I'm not sure what the preferred width of BVH is on the GPU, perhaps BV2 is preferred, and you simply process 32 rays at once. I don't have BVH2 so I'd have to convert them, and it would double the depth. BV2 would mean a few less intersections, but more random memory access--at least the sorting would be simple.. Update:this paper suggest an 8 wide works well, they do 8 per lane rather than the CPU approach of doing it horizontally.
My use case is for highly divergence rays, so optimizations for BVHs that focus on coherent rays don't seem relevant.
Observations:
* BVH4 with 22 levels means it will have a minimum of around 80 intersections to hit, typically for surfaces near the ray start it was 80-120 intersections. With longer ray traces along the ground, intersection counts went up to 200, and in some cases 400.
*BVH4 when looking directly down at the ground is still around 100 intersections, and looking up at the sky generally resulted in 115 to 140. The SDF by comparison is 2-6 steps looking at the ground, and 10-15 looking at the sky. This is a big advantage for the SDF as this type of trace would be common.
*SDF step count when looking into the distance varied from 15-30 typically, but in some cases went up to around 100.
*Memory wise the BVH would take about 1.5 mb for the AABBs, currently the leafs do not contain any triangles or a small SDF, so it just reports the hit point on the leaf AABB.
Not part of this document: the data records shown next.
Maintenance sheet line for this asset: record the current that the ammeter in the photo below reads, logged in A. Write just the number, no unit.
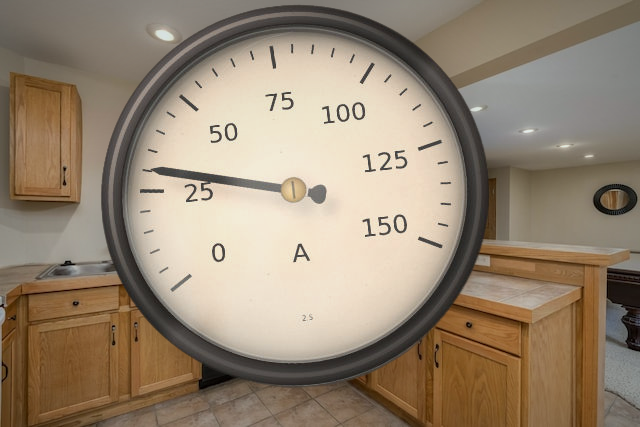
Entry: 30
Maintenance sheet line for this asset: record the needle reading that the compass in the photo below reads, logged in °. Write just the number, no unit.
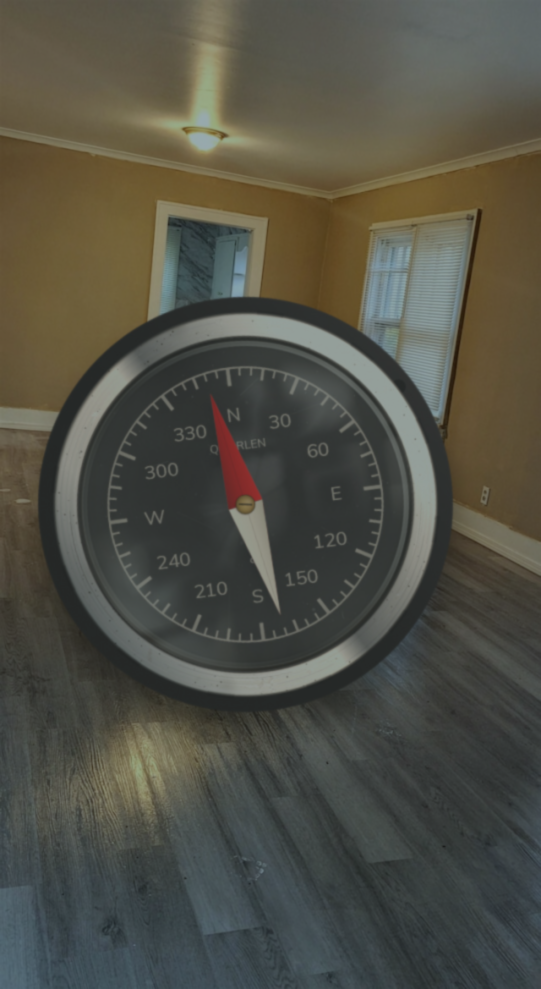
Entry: 350
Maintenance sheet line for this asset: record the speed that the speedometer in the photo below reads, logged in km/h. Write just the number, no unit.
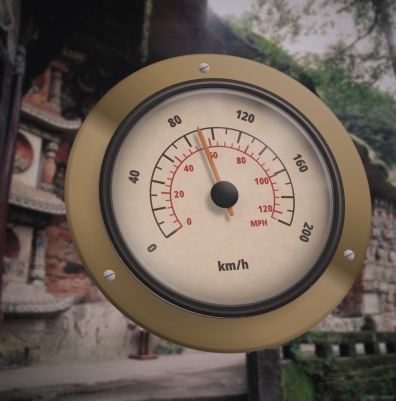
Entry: 90
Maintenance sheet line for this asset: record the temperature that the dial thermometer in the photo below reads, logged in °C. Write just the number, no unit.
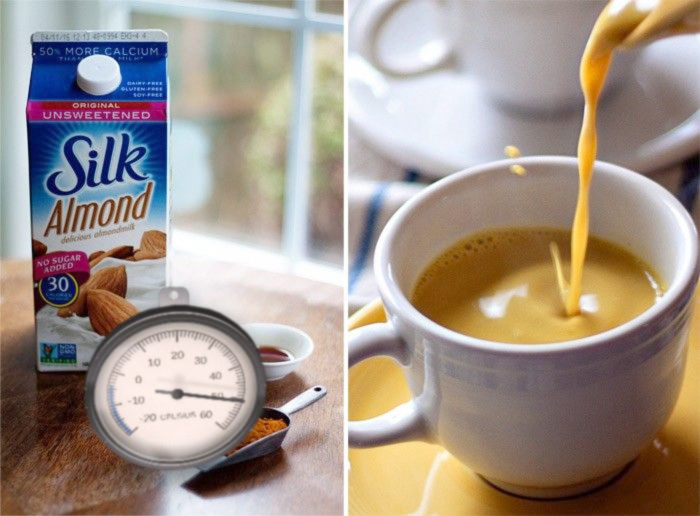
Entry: 50
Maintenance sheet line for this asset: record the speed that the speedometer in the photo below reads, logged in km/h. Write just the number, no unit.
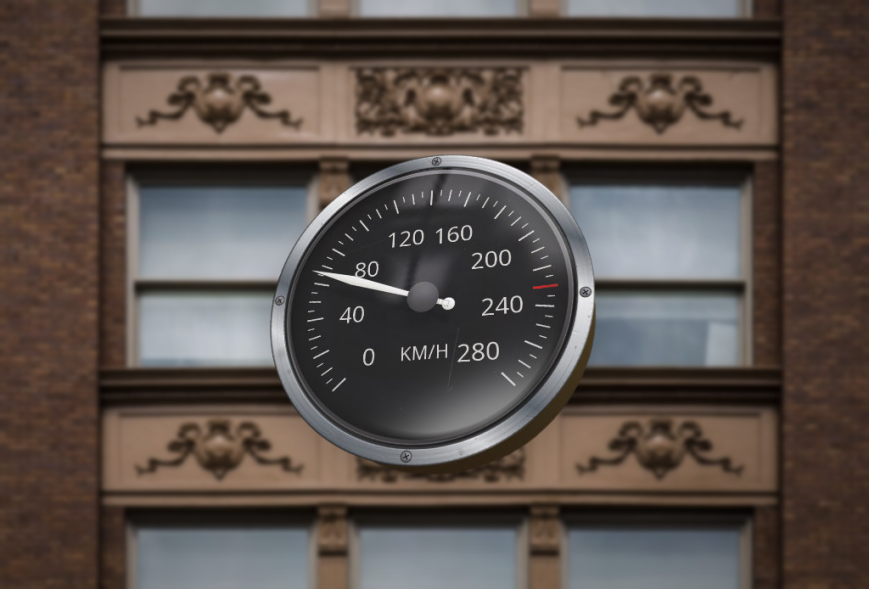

*The SDF is intended to be computed and uploaded to the GPU in discrete form, it would mostly likely be a sequence of progressively larger volumes centered around the camera such as with clip maps. Memory usage will depend on the size of each of these, but most likely it will use more than the BVH.
* On CPU with 4 wide BVH you can divide count by 4, this means 20-100 intersections tests per ray, but we only process 1 at at time! SDF on the other hand always process SIMD width at a time. For GPU version with BVH2 iteration count would be very high 80-400 probably, but it would process SIMD width at a time
*A 8 wide BVH would not scale linearly as you cannot collapse 16 children into 8, thus the depth wouldn't drop much, so scaling would be worse, perhaps 6 or 7 rather than 8. Also the sorting becomes more complex and slower..
Conclusion
It would appear that it least for the scene I tested the SDF is the winner, it scales perfectly with SIMD width on the GPU due to hardware accelerated volume sampling, and almost always takes less steps than the BVH takes intersection tests to reach the target, especially in common cases such as rays heading toward the sky or directly down at the ground.
Also the software BVH on the GPU sounds pretty slow..
The primary advantage of the BVH is likely it is faster to build, so for instance it would be better suited to rebuilding each frame for an animated character. Also of course that hardware acceleration exists, even if the performance seems lacking.
The SDF also results in a hit on the actual surface here, where as the BVH still needs something in the leafs, like a 2^3 SDF or triangles.
*Side Note:
I really wish MS/Nvidia/AMD would get together and create a better format for block compressed SDFs.
Currently the only available format worth mentioning is BC4, but it is a 2D slice 4x4 in size, there is no 3D block format available on Windows.
BC4 is also less than ideal in other regards, as it has 2 modes, with the 2nd mode being fairly useless for an SDF.
I created 2 formats for SDFs that I use in software, block size is 2^3, one is 4bits per pixel and the other is 8 bits per pixel, resulting in block sizes of 4 bytes and 8 bytes.
Format for 4 byte version is: 8 bit min, 8 bit ratio between min/255, and 8 2 bit indices.
Format for 8 byte version is: 8 bit min, 8 bit ratio between min/255, and 8 6 bit indices. <--(this is my preferred format)
These are easy to encode and easily beat BC4 for quality, please add something like this for GPU formats!